Texto en estudio:

* * * * * * *

Cómo desbordó a los políticos
Sobre esto habrá mucho que analizar en el futuro, pero hay dos factores que quizá puedan ser relevantes. El primero es que la pandemia de la Gripe A (H1N1), en 2009, fue una especie de gran “falsa alarma”, ya que su mortalidad y su capacidad de contagio eran notablemente menores. Muchos de los responsables de tomar decisiones frente a esta crisis tenían aquella experiencia en el inconsciente y es posible que no quisieran repetir errores, lo que llevó a un exceso de cautela que ahora vemos que no ayudó a afrontar la pandemia. Po otro lado, y en el caso español, durante mucho tiempo se tardó en tomar en serio la amenaza - en un escenario agitado se tenían otros muchos asuntos relevantes en la agenda - y se puso mucho más énfasis al principio en las medidas sociales y económicas que en las sanitarias, lo que afectó a la velocidad y la contundencia de la respuesta al primer golpe.

* * * * * * *

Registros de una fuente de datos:
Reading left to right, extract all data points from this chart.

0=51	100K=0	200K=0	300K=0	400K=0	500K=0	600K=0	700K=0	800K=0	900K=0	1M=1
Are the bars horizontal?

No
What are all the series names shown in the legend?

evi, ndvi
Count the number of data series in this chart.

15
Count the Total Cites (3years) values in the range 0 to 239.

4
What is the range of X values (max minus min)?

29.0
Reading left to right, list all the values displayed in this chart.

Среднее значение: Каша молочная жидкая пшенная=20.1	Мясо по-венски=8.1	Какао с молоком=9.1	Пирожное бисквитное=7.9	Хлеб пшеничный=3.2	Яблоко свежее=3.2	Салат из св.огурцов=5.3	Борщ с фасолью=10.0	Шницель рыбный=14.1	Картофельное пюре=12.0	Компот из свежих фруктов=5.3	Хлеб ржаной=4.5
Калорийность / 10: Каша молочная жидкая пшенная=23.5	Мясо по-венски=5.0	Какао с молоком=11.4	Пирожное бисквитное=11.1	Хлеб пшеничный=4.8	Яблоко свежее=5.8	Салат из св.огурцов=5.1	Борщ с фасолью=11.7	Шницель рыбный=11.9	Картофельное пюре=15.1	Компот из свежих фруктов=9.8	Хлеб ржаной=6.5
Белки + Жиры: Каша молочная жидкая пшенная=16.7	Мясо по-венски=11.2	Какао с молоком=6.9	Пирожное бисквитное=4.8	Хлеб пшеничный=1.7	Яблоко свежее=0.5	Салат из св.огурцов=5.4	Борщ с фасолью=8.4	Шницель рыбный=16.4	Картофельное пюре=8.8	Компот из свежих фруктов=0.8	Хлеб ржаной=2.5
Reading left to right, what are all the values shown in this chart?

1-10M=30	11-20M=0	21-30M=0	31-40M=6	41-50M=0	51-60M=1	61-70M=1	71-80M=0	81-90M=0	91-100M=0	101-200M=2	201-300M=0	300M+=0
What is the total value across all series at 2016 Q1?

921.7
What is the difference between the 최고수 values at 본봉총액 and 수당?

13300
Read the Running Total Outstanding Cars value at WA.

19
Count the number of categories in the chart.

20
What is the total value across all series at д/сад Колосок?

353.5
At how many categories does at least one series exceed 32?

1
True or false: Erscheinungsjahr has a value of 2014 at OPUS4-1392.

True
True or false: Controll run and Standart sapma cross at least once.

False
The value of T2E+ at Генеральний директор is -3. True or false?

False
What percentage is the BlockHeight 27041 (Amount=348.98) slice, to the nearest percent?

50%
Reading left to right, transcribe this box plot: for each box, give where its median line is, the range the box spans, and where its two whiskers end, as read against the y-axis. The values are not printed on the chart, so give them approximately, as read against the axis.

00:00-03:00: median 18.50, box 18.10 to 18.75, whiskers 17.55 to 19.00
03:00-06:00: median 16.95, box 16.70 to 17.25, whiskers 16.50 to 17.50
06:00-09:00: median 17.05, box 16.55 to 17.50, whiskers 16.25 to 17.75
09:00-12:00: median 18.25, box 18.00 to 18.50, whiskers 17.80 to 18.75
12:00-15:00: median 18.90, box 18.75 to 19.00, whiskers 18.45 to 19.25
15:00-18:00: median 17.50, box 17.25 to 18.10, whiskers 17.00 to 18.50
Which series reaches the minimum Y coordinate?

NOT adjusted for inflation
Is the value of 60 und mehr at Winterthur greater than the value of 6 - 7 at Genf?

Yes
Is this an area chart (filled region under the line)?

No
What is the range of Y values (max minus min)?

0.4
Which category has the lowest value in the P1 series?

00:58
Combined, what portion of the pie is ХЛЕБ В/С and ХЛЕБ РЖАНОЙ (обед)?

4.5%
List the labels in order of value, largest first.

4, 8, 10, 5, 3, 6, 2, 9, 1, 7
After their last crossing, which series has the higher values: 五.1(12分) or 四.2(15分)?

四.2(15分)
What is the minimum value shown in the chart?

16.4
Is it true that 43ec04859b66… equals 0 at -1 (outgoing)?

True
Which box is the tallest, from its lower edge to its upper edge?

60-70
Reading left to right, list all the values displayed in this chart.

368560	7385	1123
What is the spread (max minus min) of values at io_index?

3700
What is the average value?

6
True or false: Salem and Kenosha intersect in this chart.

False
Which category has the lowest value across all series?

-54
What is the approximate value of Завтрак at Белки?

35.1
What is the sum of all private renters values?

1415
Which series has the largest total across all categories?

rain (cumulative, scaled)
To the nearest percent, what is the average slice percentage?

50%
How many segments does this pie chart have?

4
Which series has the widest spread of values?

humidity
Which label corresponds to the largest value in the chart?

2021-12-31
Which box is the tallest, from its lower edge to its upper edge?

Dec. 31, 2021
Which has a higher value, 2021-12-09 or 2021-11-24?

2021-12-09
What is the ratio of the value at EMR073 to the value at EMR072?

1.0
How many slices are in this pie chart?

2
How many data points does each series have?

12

* * * * * * *

Problemas y tareas:
- A) Por favor, traduce al inglés esta oración del texto sobre la pandemia: «El primero es que la pandemia de la Gripe A (H1N1), en 2009, fue una especie de gran “falsa alarma”, ya que su mortalidad y su capacidad de contagio eran notablemente menores.»
- B) Redacta la parte siguiente del texto sobre la pandemia a partir de su última oración.

Resultados:
- A) The first is that the Influenza A (H1N1) pandemic, in 2009, was a kind of great "false alarm," since its mortality and its contagiousness were notably lower.

- B)
Cómo desbordó a los medios
Cuando todo esto acabe, los medios de comunicación también tendremos que analizar el papel que hemos jugado en esta crisis. Se nos acusó de alarmistas y de estar todo el día informando del monotema, pero también de no haber sabido anticipar las dimensiones del problema que se avecinaba. Durante unas semanas, muchos nos movimos en ese extraño equilibrio, entre no querer ser el más alarmista (por responsabilidad y miedo a quedarse solo) y quitarle importancia a algo que sí la tenía. Como el resto de la sociedad, unos se dieron cuenta más pronto y otros todavía andan despistados. Y unos actuaron con más responsabilidad y criterio que otros. Sobre quienes nos informan, algunas fuentes que antes decían una cosa, ahora dicen la contraria. Todo esto, sumado a la sucesión de acontecimientos y la ansiedad que genera el propio virus, no nos ha dejado pensar con claridad y nos ha llevado a cometer errores por los que tendremos que pedir disculpas.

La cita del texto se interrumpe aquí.